Alternativ kann die Unternehmensübertragung im Rahmen eines Share Deals erfolgen, hier in der Regel im Kontext eines Insolvenzplans. Innerhalb eines Insolvenzplanverfahren kann das Unternehmen vor der Übertragung der Anteile restrukturiert und entschuldet werden. Dies findet regelmäßig Anwendung bei Unternehmen, bei denen der Erhalt der bestehenden Rechtsverhältnisse opportun erscheint. Beispiele hierfür sind die Aufrechterhaltung bestehender Filialnetze auf Basis von Mietverträgen, an den Rechtsträger gebundene Lizenzen oder die Vermeidung von Risiken aus der Übertragung von Kundendaten. Der Erhalt dieser beispielhaft skizzierten Werttreiber wirkt sich unbedingt werterhöhend auf den erzielbaren Kaufpreis aus, da diese Vermögenswerte im Rahmen eines Asset Deals ansonsten verloren gingen.

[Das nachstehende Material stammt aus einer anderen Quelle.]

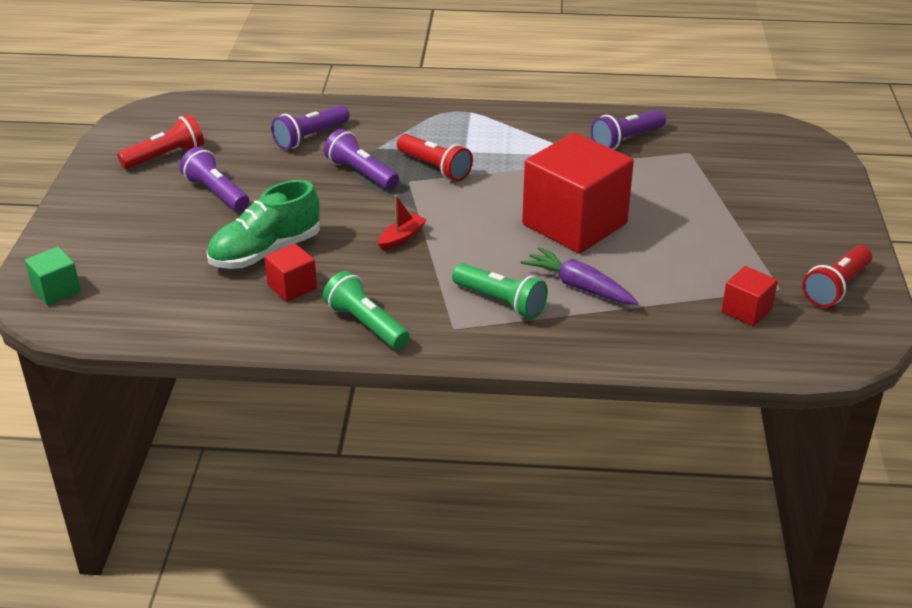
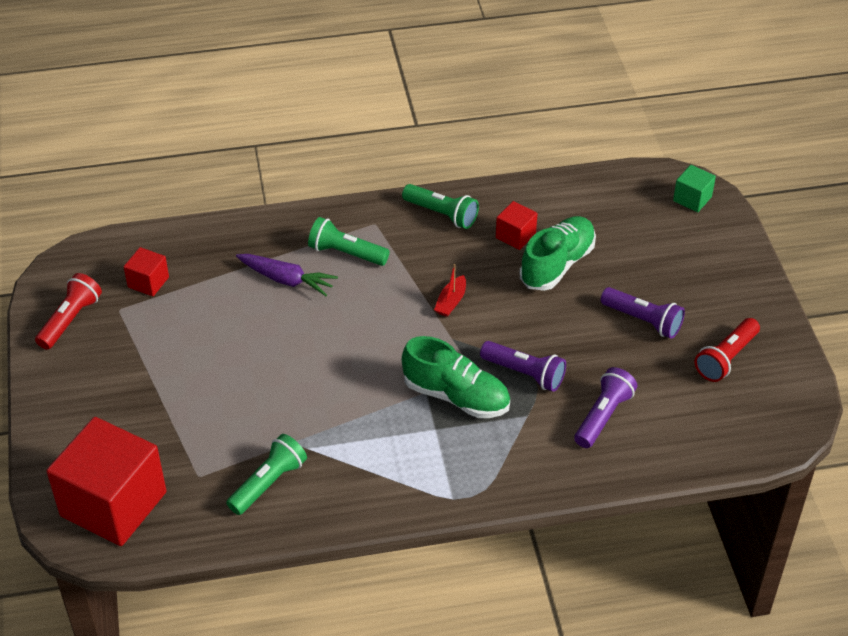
camera: 165 degrees right, 10 degrees up
(435, 168) = (456, 396): red flashlight -> green shoe
(574, 224) = (302, 348): red cube -> red cube (113, 504)
(626, 140) = (268, 483): purple flashlight -> green flashlight

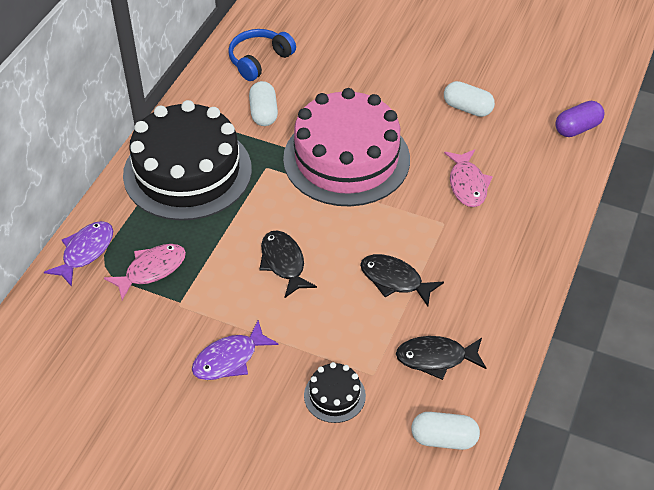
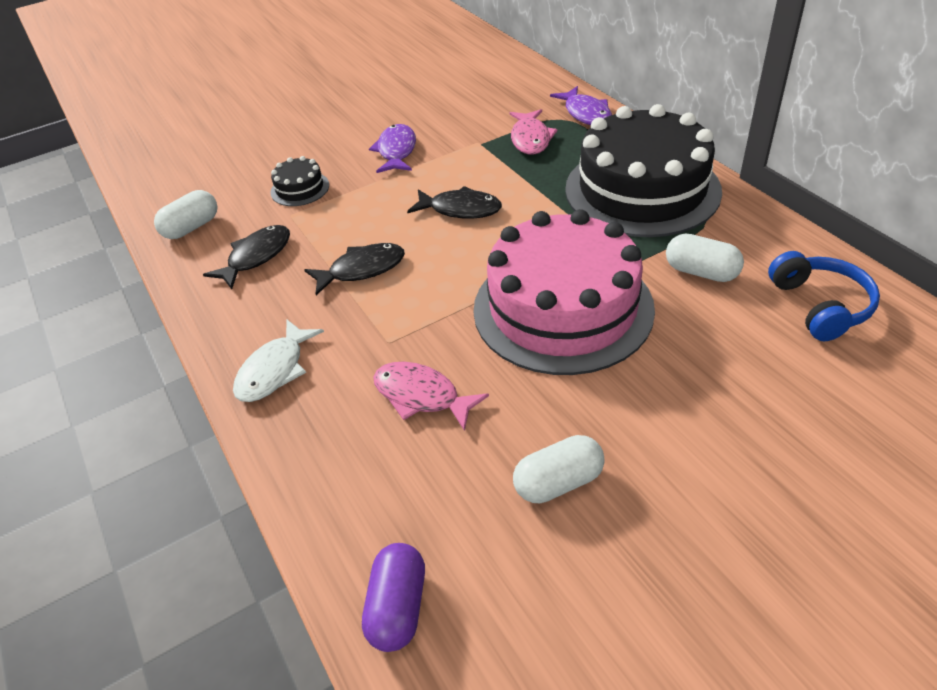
camera: 130 degrees right, 5 degrees down
(515, 264) = (275, 370): none -> white fish

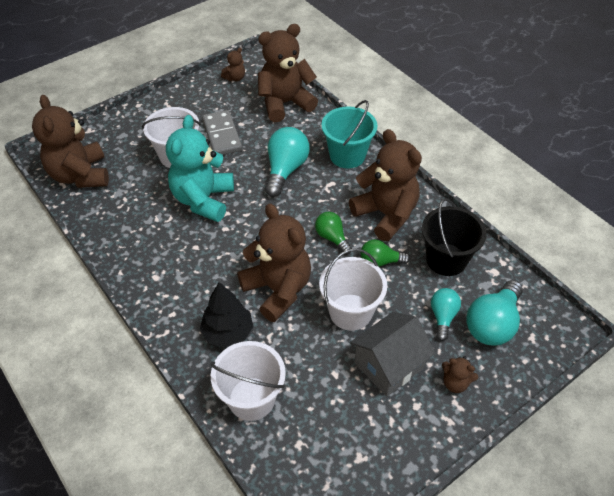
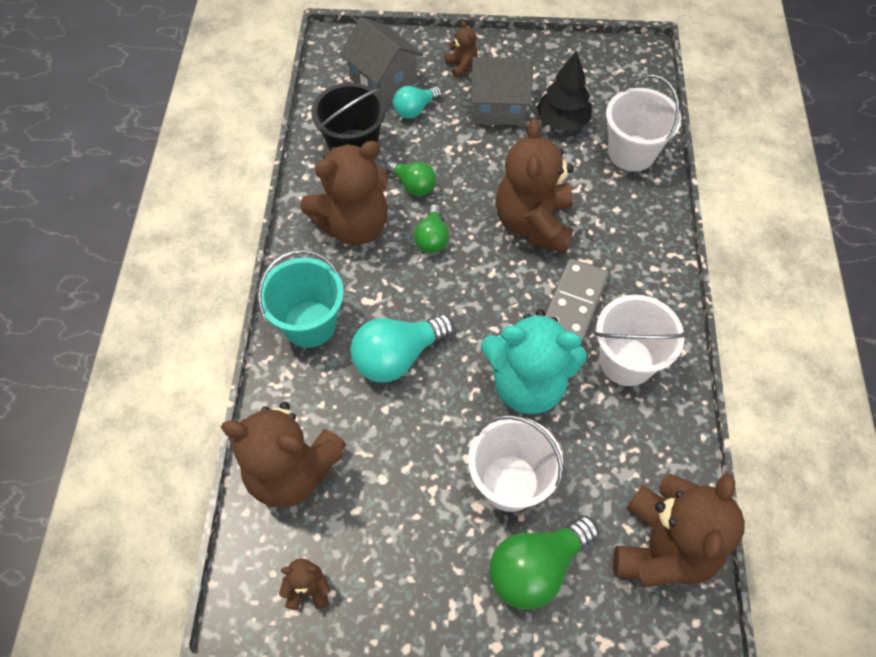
camera: 140 degrees left, 10 degrees up
(139, 135) = (536, 568): none -> green light bulb
(203, 200) = (527, 384): turquoise teddy bear -> turquoise teddy bear turned 45 degrees clockwise
(222, 135) = (424, 476): grey domino -> grey domino (574, 302)
(228, 332) = (612, 216): black tree -> black tree (562, 121)
(350, 312) = (487, 162): white bucket -> white bucket (626, 361)
(386, 214) = (353, 225): brown teddy bear -> brown teddy bear turned 120 degrees counterclockwise
(492, 324) = (383, 80): turquoise light bulb -> grey house

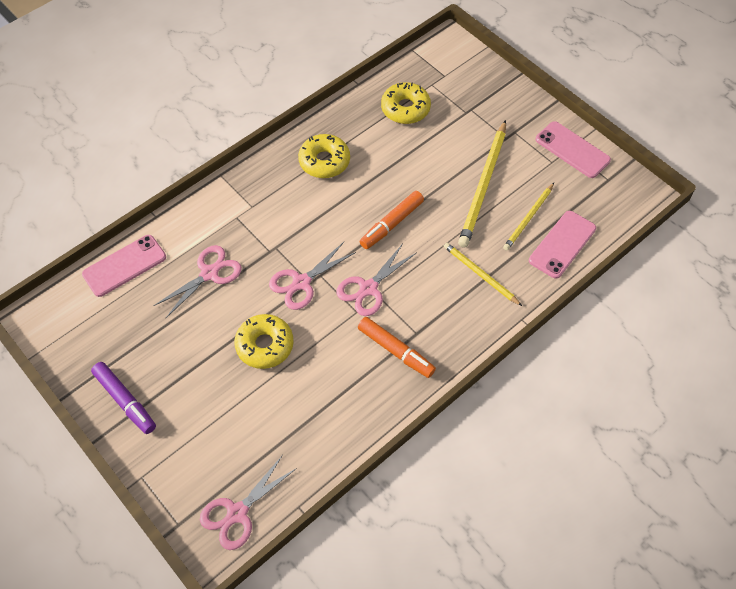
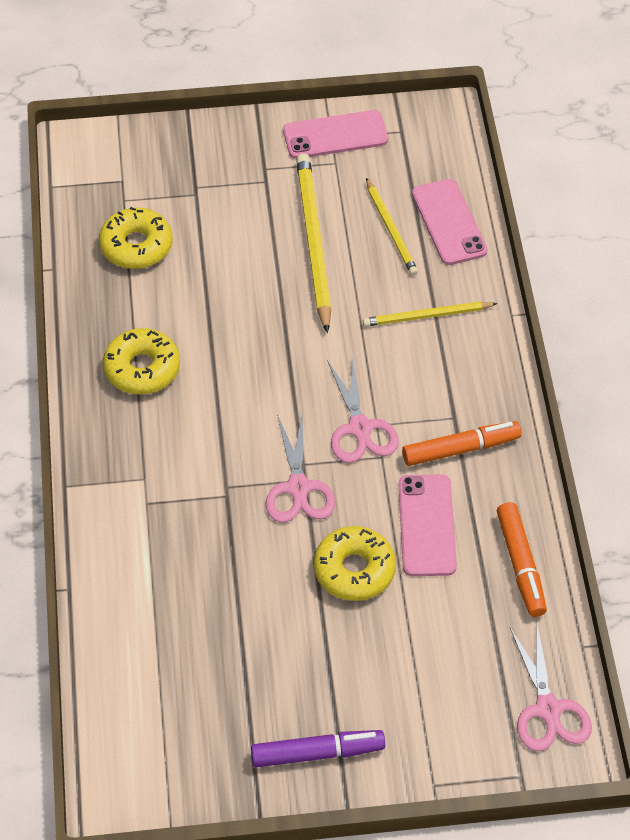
camera: 55 degrees left, 5 degrees down
(124, 265) = (117, 660): pink phone -> pink phone (426, 525)
(209, 273) = (206, 574): pink scissors -> none
(391, 224) = (291, 356): orange marker -> orange marker (520, 565)
(483, 186) = (313, 242): yellow pencil -> yellow pencil turned 150 degrees counterclockwise

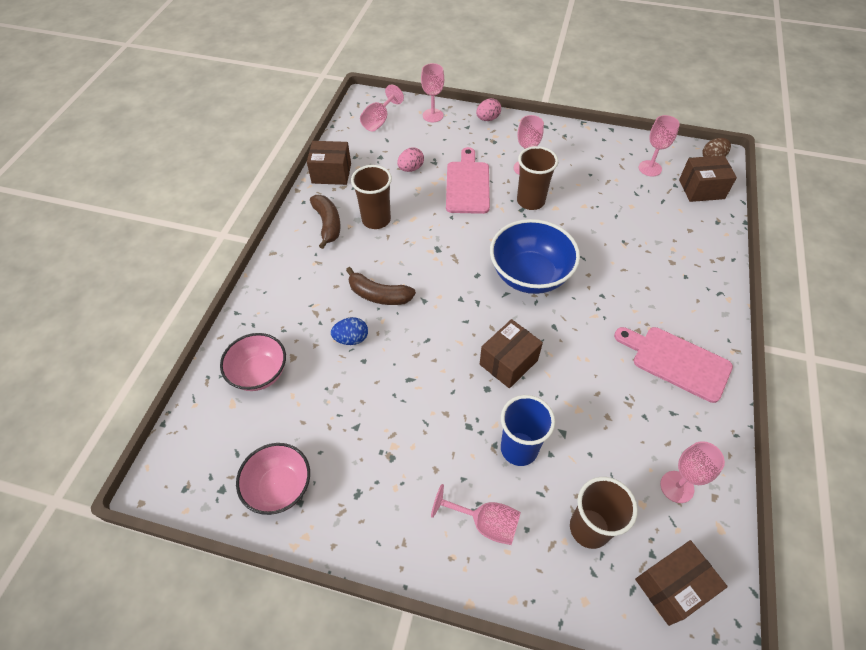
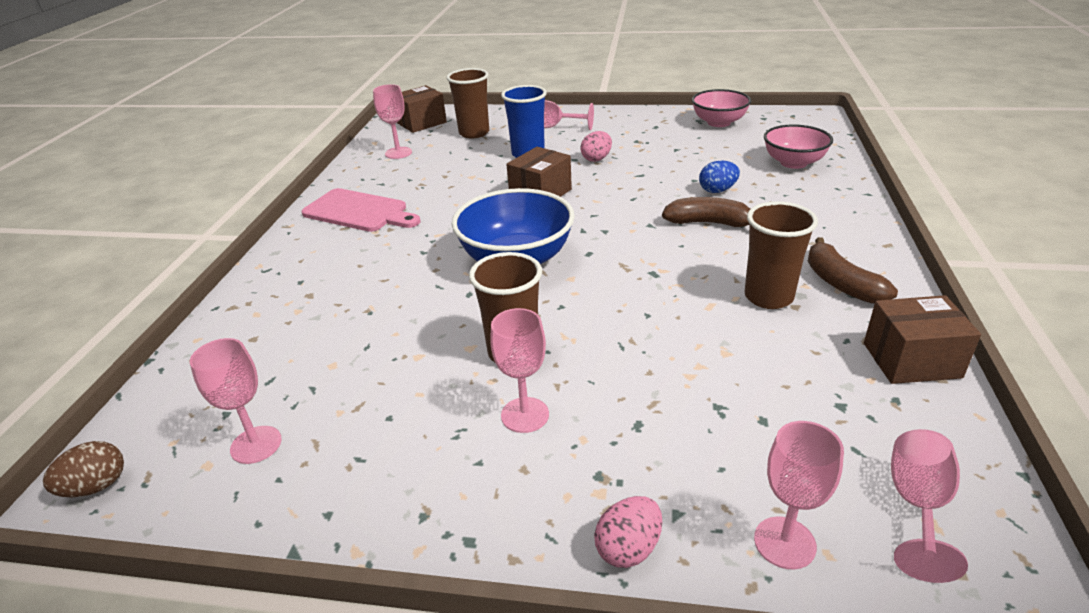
camera: 175 degrees right, 20 degrees down
(411, 168) = (760, 387): pink egg -> pink egg (596, 159)
(467, 184) = (635, 368): pink cutting board -> none
(701, 189) = (179, 410): brown box -> none

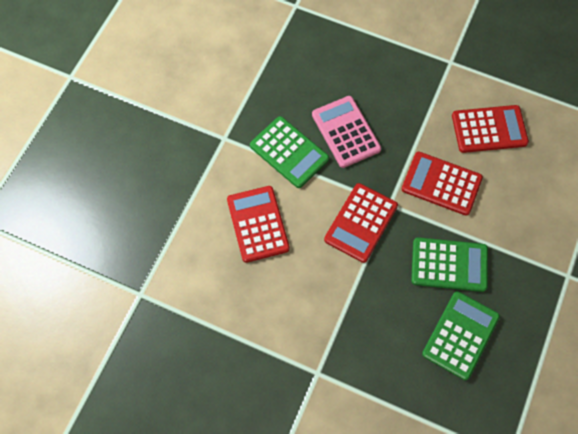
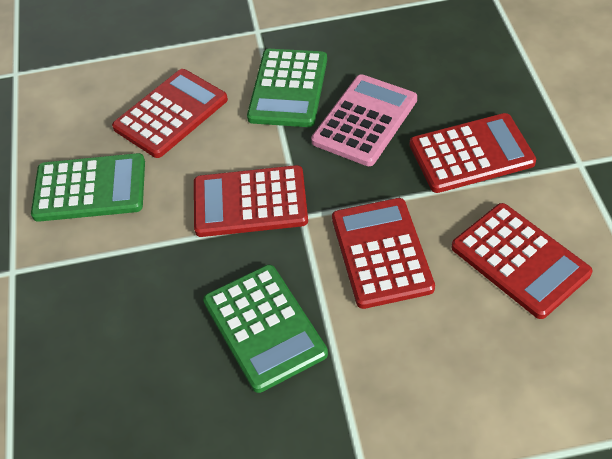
camera: 60 degrees right, 15 degrees down
(408, 101) = (471, 154): none -> red calculator
(460, 335) = (165, 399): green calculator -> green calculator (90, 189)

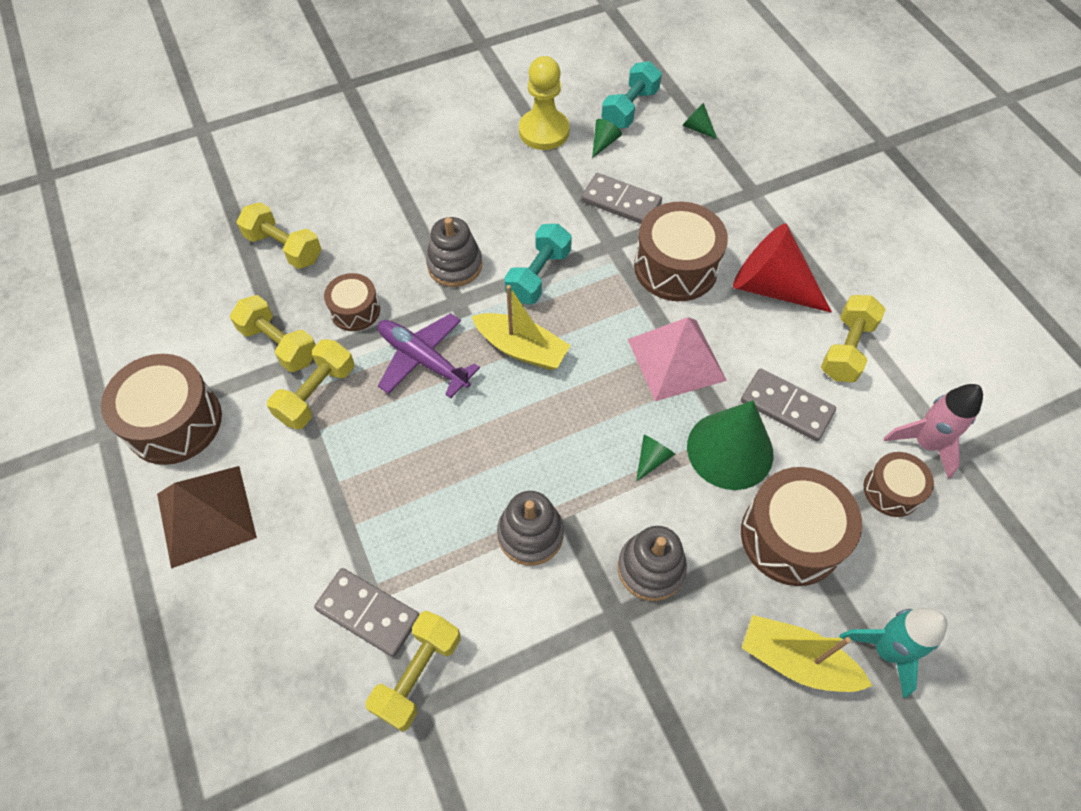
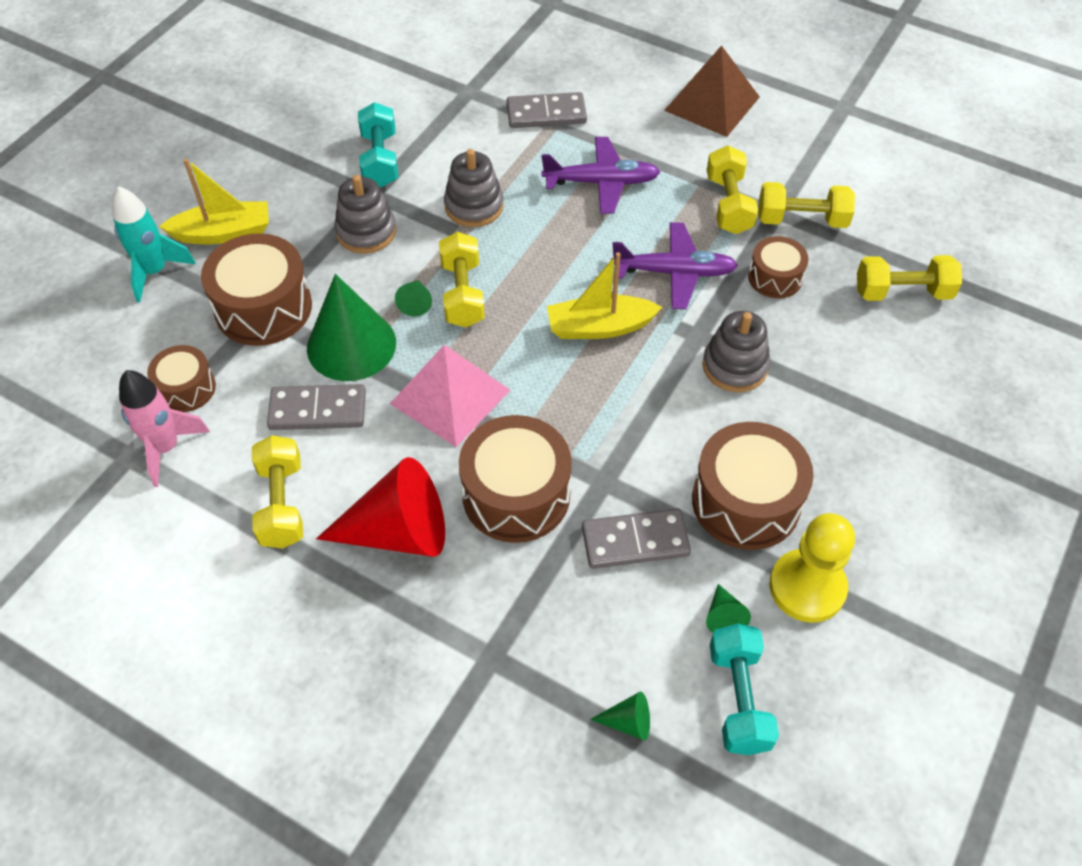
camera: 145 degrees right, 5 degrees down
(174, 422) = (806, 135): brown drum -> brown drum (746, 501)
(396, 486) = (601, 182): none -> purple plane
(418, 674) = (484, 104): yellow dumbbell -> yellow dumbbell (462, 294)
(538, 275) = (647, 403): turquoise dumbbell -> turquoise dumbbell (380, 159)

Bieterprozess als „echter“ Werttreiber

In der Praxis kulminiert ein M&A-Prozess im für den Verkäufer idealen Fall in einem wertmaximierenden Bieterwettbewerb, egal ob in regulären oder krisennahen M&A-Prozessen. In der Praxis gelingt dies über einen strukturierten Verkaufsprozesses, in dem eine Vielzahl strategisch relevanter Bieter innerhalb einer festgelegten Zeit persönlich und auf Basis professionell aufbereiteter Vermarktungsunterlagen angesprochen wird. Über eine stringente Prozess- und Verhandlungsführung sowie die intensive Begleitung sämtlicher Due-Diligence-Aktivitäten können initiale Interessensbekundungen in enger Abstimmung mit den Gläubigervertretern zu umsetzungsfähigen und idealerweise konkurrierenden Übernahmekonzepten entwickelt werden.

Somit kann die Wahl eines geeigneten M&A-Beraters zu einem zusätzlichen Werttreiber für den erwartbaren Verkaufserlös werden.